The data beneath this task is to be duplicated exactly, in its entirety.

**Study material**
=== Section Start ===
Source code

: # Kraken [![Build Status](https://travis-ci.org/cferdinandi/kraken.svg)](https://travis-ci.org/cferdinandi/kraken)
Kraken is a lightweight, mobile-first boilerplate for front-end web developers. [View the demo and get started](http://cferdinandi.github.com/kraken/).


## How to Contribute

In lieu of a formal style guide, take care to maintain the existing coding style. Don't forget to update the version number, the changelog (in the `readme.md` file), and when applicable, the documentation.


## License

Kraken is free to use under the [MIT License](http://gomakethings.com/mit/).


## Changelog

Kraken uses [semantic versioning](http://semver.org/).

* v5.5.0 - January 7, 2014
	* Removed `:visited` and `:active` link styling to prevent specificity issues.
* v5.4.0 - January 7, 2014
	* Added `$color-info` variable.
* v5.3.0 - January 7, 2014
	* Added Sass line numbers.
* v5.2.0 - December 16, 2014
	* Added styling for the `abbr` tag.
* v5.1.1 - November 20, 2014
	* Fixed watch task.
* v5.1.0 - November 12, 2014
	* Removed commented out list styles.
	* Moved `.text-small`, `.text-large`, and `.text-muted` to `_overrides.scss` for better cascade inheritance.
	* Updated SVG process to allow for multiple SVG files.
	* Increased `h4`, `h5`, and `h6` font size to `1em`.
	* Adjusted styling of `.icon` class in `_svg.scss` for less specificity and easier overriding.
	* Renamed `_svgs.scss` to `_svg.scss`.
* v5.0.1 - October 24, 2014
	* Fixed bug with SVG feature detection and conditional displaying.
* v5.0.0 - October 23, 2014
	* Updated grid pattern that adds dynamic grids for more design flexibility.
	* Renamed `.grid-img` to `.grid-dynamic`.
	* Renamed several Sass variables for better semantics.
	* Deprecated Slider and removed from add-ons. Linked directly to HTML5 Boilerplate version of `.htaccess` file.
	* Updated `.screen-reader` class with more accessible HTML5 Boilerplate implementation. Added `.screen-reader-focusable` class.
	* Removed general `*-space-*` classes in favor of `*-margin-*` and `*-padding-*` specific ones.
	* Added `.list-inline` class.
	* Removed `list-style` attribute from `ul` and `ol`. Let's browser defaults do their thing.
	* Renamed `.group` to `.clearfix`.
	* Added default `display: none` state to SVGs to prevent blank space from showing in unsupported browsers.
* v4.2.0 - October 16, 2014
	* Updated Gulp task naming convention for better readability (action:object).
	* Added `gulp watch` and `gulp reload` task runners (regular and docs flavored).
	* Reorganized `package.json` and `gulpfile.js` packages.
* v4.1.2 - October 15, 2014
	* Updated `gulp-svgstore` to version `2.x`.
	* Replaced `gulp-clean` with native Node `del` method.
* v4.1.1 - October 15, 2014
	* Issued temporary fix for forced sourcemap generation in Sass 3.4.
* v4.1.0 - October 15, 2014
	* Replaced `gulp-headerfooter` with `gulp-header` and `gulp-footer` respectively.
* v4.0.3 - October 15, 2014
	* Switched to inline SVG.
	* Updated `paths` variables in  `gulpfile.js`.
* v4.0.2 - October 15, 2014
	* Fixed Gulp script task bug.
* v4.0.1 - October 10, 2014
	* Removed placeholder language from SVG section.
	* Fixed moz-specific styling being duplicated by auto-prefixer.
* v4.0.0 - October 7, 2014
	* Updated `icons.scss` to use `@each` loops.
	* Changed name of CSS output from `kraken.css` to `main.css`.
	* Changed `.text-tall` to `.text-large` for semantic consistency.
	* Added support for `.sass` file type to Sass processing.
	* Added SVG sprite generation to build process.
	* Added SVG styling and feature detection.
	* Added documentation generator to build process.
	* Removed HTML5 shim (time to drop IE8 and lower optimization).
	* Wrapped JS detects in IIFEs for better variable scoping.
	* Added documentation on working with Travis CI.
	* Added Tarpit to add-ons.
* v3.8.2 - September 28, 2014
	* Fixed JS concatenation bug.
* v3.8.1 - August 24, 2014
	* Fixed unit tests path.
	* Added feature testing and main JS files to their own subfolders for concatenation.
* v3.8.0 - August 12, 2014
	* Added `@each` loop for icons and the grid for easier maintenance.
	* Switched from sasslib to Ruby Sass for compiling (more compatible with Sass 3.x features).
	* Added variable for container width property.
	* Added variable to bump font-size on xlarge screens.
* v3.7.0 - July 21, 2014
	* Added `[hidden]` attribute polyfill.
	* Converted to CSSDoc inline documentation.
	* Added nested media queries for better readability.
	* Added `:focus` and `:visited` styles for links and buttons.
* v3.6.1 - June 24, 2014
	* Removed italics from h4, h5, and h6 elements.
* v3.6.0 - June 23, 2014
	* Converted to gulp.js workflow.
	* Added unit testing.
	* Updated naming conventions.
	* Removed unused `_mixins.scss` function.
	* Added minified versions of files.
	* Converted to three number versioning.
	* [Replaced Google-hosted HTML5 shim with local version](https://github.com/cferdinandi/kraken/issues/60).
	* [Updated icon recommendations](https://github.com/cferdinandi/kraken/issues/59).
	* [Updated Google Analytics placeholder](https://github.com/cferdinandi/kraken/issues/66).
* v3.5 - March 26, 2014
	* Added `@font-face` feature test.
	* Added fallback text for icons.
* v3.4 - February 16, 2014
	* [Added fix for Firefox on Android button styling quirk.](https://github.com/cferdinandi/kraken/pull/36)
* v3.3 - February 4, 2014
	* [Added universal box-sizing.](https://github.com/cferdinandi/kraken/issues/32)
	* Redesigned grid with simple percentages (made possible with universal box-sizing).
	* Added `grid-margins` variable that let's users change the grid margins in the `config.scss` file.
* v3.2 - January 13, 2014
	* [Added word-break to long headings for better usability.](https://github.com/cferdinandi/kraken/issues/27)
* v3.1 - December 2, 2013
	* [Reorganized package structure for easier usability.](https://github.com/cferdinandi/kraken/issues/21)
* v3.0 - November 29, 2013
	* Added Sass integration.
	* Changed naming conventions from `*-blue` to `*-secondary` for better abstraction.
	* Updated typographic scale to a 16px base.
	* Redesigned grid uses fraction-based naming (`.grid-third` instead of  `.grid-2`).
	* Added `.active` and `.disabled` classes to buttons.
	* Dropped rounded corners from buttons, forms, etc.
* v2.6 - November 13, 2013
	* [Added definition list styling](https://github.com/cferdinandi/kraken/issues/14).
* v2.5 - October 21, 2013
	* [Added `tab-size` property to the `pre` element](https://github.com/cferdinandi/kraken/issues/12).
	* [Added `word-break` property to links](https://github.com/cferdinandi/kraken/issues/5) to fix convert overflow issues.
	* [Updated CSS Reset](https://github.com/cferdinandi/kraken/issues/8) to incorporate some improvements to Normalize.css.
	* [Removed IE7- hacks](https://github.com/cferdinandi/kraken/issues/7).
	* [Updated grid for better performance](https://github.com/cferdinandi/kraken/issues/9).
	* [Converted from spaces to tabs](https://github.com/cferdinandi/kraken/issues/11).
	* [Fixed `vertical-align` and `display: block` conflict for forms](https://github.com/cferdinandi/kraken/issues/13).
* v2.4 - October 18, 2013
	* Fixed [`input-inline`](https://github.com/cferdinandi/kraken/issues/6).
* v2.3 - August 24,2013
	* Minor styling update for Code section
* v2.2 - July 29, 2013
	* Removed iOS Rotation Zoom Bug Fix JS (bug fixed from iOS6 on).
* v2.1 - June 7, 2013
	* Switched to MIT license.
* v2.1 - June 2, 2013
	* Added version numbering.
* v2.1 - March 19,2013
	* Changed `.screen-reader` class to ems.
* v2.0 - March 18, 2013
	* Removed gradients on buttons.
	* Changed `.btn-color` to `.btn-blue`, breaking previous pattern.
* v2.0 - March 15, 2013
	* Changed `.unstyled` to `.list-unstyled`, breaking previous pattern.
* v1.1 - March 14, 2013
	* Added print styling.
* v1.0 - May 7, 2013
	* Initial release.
=== Section End ===
**Solved problem**
Source code

: # Kraken [![Build Status](https://travis-ci.org/cferdinandi/kraken.svg)](https://travis-ci.org/cferdinandi/kraken)
Kraken is a lightweight, mobile-first boilerplate for front-end web developers. [View the demo and get started](http://cferdinandi.github.com/kraken/).


## How to Contribute

In lieu of a formal style guide, take care to maintain the existing coding style. Don't forget to update the version number, the changelog (in the `readme.md` file), and when applicable, the documentation.


## License

Kraken is free to use under the [MIT License](http://gomakethings.com/mit/).


## Changelog

Kraken uses [semantic versioning](http://semver.org/).

* v5.5.0 - January 7, 2014
	* Removed `:visited` and `:active` link styling to prevent specificity issues.
* v5.4.0 - January 7, 2014
	* Added `$color-info` variable.
* v5.3.0 - January 7, 2014
	* Added Sass line numbers.
* v5.2.0 - December 16, 2014
	* Added styling for the `abbr` tag.
* v5.1.1 - November 20, 2014
	* Fixed watch task.
* v5.1.0 - November 12, 2014
	* Removed commented out list styles.
	* Moved `.text-small`, `.text-large`, and `.text-muted` to `_overrides.scss` for better cascade inheritance.
	* Updated SVG process to allow for multiple SVG files.
	* Increased `h4`, `h5`, and `h6` font size to `1em`.
	* Adjusted styling of `.icon` class in `_svg.scss` for less specificity and easier overriding.
	* Renamed `_svgs.scss` to `_svg.scss`.
* v5.0.1 - October 24, 2014
	* Fixed bug with SVG feature detection and conditional displaying.
* v5.0.0 - October 23, 2014
	* Updated grid pattern that adds dynamic grids for more design flexibility.
	* Renamed `.grid-img` to `.grid-dynamic`.
	* Renamed several Sass variables for better semantics.
	* Deprecated Slider and removed from add-ons. Linked directly to HTML5 Boilerplate version of `.htaccess` file.
	* Updated `.screen-reader` class with more accessible HTML5 Boilerplate implementation. Added `.screen-reader-focusable` class.
	* Removed general `*-space-*` classes in favor of `*-margin-*` and `*-padding-*` specific ones.
	* Added `.list-inline` class.
	* Removed `list-style` attribute from `ul` and `ol`. Let's browser defaults do their thing.
	* Renamed `.group` to `.clearfix`.
	* Added default `display: none` state to SVGs to prevent blank space from showing in unsupported browsers.
* v4.2.0 - October 16, 2014
	* Updated Gulp task naming convention for better readability (action:object).
	* Added `gulp watch` and `gulp reload` task runners (regular and docs flavored).
	* Reorganized `package.json` and `gulpfile.js` packages.
* v4.1.2 - October 15, 2014
	* Updated `gulp-svgstore` to version `2.x`.
	* Replaced `gulp-clean` with native Node `del` method.
* v4.1.1 - October 15, 2014
	* Issued temporary fix for forced sourcemap generation in Sass 3.4.
* v4.1.0 - October 15, 2014
	* Replaced `gulp-headerfooter` with `gulp-header` and `gulp-footer` respectively.
* v4.0.3 - October 15, 2014
	* Switched to inline SVG.
	* Updated `paths` variables in  `gulpfile.js`.
* v4.0.2 - October 15, 2014
	* Fixed Gulp script task bug.
* v4.0.1 - October 10, 2014
	* Removed placeholder language from SVG section.
	* Fixed moz-specific styling being duplicated by auto-prefixer.
* v4.0.0 - October 7, 2014
	* Updated `icons.scss` to use `@each` loops.
	* Changed name of CSS output from `kraken.css` to `main.css`.
	* Changed `.text-tall` to `.text-large` for semantic consistency.
	* Added support for `.sass` file type to Sass processing.
	* Added SVG sprite generation to build process.
	* Added SVG styling and feature detection.
	* Added documentation generator to build process.
	* Removed HTML5 shim (time to drop IE8 and lower optimization).
	* Wrapped JS detects in IIFEs for better variable scoping.
	* Added documentation on working with Travis CI.
	* Added Tarpit to add-ons.
* v3.8.2 - September 28, 2014
	* Fixed JS concatenation bug.
* v3.8.1 - August 24, 2014
	* Fixed unit tests path.
	* Added feature testing and main JS files to their own subfolders for concatenation.
* v3.8.0 - August 12, 2014
	* Added `@each` loop for icons and the grid for easier maintenance.
	* Switched from sasslib to Ruby Sass for compiling (more compatible with Sass 3.x features).
	* Added variable for container width property.
	* Added variable to bump font-size on xlarge screens.
* v3.7.0 - July 21, 2014
	* Added `[hidden]` attribute polyfill.
	* Converted to CSSDoc inline documentation.
	* Added nested media queries for better readability.
	* Added `:focus` and `:visited` styles for links and buttons.
* v3.6.1 - June 24, 2014
	* Removed italics from h4, h5, and h6 elements.
* v3.6.0 - June 23, 2014
	* Converted to gulp.js workflow.
	* Added unit testing.
	* Updated naming conventions.
	* Removed unused `_mixins.scss` function.
	* Added minified versions of files.
	* Converted to three number versioning.
	* [Replaced Google-hosted HTML5 shim with local version](https://github.com/cferdinandi/kraken/issues/60).
	* [Updated icon recommendations](https://github.com/cferdinandi/kraken/issues/59).
	* [Updated Google Analytics placeholder](https://github.com/cferdinandi/kraken/issues/66).
* v3.5 - March 26, 2014
	* Added `@font-face` feature test.
	* Added fallback text for icons.
* v3.4 - February 16, 2014
	* [Added fix for Firefox on Android button styling quirk.](https://github.com/cferdinandi/kraken/pull/36)
* v3.3 - February 4, 2014
	* [Added universal box-sizing.](https://github.com/cferdinandi/kraken/issues/32)
	* Redesigned grid with simple percentages (made possible with universal box-sizing).
	* Added `grid-margins` variable that let's users change the grid margins in the `config.scss` file.
* v3.2 - January 13, 2014
	* [Added word-break to long headings for better usability.](https://github.com/cferdinandi/kraken/issues/27)
* v3.1 - December 2, 2013
	* [Reorganized package structure for easier usability.](https://github.com/cferdinandi/kraken/issues/21)
* v3.0 - November 29, 2013
	* Added Sass integration.
	* Changed naming conventions from `*-blue` to `*-secondary` for better abstraction.
	* Updated typographic scale to a 16px base.
	* Redesigned grid uses fraction-based naming (`.grid-third` instead of  `.grid-2`).
	* Added `.active` and `.disabled` classes to buttons.
	* Dropped rounded corners from buttons, forms, etc.
* v2.6 - November 13, 2013
	* [Added definition list styling](https://github.com/cferdinandi/kraken/issues/14).
* v2.5 - October 21, 2013
	* [Added `tab-size` property to the `pre` element](https://github.com/cferdinandi/kraken/issues/12).
	* [Added `word-break` property to links](https://github.com/cferdinandi/kraken/issues/5) to fix convert overflow issues.
	* [Updated CSS Reset](https://github.com/cferdinandi/kraken/issues/8) to incorporate some improvements to Normalize.css.
	* [Removed IE7- hacks](https://github.com/cferdinandi/kraken/issues/7).
	* [Updated grid for better performance](https://github.com/cferdinandi/kraken/issues/9).
	* [Converted from spaces to tabs](https://github.com/cferdinandi/kraken/issues/11).
	* [Fixed `vertical-align` and `display: block` conflict for forms](https://github.com/cferdinandi/kraken/issues/13).
* v2.4 - October 18, 2013
	* Fixed [`input-inline`](https://github.com/cferdinandi/kraken/issues/6).
* v2.3 - August 24,2013
	* Minor styling update for Code section
* v2.2 - July 29, 2013
	* Removed iOS Rotation Zoom Bug Fix JS (bug fixed from iOS6 on).
* v2.1 - June 7, 2013
	* Switched to MIT license.
* v2.1 - June 2, 2013
	* Added version numbering.
* v2.1 - March 19,2013
	* Changed `.screen-reader` class to ems.
* v2.0 - March 18, 2013
	* Removed gradients on buttons.
	* Changed `.btn-color` to `.btn-blue`, breaking previous pattern.
* v2.0 - March 15, 2013
	* Changed `.unstyled` to `.list-unstyled`, breaking previous pattern.
* v1.1 - March 14, 2013
	* Added print styling.
* v1.0 - May 7, 2013
	* Initial release.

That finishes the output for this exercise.